*** EXTRACTED INFORMATION ***

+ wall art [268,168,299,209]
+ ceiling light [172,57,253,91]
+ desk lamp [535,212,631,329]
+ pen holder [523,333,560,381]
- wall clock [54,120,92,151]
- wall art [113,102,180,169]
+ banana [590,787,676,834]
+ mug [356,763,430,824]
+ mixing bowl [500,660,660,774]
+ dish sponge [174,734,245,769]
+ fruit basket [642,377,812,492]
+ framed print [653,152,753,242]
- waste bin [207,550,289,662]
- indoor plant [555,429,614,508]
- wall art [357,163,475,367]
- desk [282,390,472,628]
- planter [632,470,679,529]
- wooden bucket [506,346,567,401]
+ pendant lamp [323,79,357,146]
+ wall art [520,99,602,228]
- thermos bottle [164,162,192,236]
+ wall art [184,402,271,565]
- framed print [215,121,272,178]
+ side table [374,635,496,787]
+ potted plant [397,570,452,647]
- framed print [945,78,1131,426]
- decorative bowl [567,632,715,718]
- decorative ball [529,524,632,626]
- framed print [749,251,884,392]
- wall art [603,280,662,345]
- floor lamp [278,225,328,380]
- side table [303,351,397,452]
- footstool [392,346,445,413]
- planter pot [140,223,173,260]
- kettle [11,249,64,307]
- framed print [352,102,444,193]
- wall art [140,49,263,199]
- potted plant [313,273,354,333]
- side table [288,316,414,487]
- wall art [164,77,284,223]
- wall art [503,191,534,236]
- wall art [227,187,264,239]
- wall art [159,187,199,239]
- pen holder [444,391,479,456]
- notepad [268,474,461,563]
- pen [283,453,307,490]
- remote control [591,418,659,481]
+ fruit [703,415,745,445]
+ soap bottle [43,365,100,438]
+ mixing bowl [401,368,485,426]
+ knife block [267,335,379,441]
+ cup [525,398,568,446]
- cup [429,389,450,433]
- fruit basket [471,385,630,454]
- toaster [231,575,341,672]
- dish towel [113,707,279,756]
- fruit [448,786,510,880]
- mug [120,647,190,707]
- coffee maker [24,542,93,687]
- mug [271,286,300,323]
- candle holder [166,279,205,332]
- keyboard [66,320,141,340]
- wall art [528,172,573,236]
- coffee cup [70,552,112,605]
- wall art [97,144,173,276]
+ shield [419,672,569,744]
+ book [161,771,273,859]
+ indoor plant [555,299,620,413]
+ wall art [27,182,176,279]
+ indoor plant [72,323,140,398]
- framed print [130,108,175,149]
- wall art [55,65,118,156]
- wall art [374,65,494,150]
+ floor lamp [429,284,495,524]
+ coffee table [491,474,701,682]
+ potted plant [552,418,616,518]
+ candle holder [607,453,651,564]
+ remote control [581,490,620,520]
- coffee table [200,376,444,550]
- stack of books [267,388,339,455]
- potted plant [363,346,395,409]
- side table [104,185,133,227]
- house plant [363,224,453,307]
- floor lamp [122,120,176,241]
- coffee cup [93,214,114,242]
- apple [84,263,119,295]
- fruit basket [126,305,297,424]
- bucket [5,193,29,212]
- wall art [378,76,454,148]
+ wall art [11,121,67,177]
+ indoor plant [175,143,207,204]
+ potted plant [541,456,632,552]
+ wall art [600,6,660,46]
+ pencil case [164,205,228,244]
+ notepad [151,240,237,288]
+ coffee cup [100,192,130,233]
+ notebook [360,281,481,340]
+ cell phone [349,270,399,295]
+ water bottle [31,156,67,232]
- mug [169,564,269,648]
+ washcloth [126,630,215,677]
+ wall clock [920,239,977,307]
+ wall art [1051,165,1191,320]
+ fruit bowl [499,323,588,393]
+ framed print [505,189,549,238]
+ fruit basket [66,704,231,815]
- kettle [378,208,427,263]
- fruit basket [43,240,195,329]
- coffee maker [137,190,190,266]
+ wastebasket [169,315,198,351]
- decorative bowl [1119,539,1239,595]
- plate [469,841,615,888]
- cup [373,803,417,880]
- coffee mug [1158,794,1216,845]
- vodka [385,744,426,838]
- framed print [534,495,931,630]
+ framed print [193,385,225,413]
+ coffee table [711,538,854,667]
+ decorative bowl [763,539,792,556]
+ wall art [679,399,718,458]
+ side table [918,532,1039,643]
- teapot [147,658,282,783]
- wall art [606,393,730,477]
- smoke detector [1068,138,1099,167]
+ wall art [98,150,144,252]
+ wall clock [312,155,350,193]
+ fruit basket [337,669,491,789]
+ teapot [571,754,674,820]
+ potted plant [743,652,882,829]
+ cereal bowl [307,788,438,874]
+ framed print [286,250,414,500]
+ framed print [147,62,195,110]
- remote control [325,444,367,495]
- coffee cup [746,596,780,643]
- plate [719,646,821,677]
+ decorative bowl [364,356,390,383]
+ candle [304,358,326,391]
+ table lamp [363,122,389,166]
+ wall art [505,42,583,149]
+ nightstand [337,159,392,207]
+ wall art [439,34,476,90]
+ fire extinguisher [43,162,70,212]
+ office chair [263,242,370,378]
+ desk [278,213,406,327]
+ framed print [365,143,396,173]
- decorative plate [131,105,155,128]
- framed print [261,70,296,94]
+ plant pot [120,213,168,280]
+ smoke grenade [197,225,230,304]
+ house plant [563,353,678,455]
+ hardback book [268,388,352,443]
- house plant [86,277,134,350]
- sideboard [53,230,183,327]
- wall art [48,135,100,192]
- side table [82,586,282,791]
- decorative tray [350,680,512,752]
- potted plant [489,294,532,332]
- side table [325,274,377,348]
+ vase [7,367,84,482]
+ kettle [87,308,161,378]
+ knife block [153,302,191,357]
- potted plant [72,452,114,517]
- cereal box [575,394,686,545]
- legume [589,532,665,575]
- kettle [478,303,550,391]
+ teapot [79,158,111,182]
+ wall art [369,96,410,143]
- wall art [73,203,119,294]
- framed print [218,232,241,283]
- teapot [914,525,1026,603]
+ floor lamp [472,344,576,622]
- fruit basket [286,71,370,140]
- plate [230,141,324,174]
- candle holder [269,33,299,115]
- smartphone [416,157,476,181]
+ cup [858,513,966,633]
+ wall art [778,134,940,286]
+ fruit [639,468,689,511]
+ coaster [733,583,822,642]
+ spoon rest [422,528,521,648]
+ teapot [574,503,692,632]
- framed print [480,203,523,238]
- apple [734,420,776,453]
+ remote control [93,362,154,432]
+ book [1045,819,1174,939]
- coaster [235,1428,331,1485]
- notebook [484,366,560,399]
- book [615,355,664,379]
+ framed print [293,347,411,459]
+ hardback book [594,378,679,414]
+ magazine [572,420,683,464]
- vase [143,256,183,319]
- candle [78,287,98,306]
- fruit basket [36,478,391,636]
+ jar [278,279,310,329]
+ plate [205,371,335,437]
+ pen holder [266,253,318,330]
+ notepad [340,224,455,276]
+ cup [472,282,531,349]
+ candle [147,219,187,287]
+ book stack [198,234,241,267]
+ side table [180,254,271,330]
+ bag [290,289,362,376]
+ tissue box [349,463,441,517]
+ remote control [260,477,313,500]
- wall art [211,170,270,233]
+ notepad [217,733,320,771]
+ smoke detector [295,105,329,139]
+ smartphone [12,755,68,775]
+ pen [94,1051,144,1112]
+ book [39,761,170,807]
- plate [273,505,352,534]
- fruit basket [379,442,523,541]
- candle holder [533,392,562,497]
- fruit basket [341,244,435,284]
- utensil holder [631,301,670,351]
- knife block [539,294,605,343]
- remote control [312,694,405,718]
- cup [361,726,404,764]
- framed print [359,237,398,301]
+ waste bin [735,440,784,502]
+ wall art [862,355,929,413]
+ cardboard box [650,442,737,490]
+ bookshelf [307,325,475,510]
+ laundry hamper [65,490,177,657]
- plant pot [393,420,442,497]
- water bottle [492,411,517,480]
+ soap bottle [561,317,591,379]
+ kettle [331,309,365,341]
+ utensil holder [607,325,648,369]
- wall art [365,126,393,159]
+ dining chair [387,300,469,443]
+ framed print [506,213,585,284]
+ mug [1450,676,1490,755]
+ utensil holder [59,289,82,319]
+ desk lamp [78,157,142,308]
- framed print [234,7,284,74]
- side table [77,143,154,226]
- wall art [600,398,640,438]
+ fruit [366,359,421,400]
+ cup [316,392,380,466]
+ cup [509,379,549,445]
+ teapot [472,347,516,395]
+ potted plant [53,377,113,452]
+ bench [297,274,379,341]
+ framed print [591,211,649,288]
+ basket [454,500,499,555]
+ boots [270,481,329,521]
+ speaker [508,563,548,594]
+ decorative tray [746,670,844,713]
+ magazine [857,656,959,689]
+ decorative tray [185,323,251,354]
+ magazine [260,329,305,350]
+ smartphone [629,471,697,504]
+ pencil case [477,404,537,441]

*** End of EXTRACTED INFORMATION ***

WHAT IS NEEDED - Lines of the material that hold the word "detector" should be counted, and the number alone given.

WRITTEN SOLUTION - 2